[MATERIAL FOR THIS TASK]:

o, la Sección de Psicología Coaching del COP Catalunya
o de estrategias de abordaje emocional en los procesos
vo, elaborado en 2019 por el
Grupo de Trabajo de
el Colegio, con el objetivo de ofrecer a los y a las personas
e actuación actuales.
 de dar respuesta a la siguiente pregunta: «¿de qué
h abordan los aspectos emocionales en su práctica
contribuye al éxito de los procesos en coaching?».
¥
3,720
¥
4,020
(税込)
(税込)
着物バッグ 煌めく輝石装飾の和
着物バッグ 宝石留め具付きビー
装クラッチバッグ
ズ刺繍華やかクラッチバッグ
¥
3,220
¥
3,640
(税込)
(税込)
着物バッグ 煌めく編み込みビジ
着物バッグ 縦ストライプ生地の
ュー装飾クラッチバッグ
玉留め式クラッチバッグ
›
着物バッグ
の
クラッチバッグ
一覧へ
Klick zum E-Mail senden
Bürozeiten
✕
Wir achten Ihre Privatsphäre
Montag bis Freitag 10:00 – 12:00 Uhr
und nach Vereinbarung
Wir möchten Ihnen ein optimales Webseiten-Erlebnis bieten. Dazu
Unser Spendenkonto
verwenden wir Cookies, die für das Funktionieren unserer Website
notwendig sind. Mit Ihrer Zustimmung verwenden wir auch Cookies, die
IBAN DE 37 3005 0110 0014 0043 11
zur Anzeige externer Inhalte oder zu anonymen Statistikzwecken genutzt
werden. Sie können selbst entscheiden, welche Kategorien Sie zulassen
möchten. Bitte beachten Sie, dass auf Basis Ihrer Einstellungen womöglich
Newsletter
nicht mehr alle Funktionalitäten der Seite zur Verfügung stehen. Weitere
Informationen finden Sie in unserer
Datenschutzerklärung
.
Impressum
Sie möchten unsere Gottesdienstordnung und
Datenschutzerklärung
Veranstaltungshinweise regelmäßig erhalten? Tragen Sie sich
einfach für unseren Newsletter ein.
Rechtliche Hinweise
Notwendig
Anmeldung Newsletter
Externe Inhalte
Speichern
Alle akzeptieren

[ACTIVITY]:
In the entries, find every line holding "möchten" and copy it.

[WRITTEN RESPONSE]:
Wir möchten Ihnen ein optimales Webseiten-Erlebnis bieten. Dazu
möchten. Bitte beachten Sie, dass auf Basis Ihrer Einstellungen womöglich
Sie möchten unsere Gottesdienstordnung und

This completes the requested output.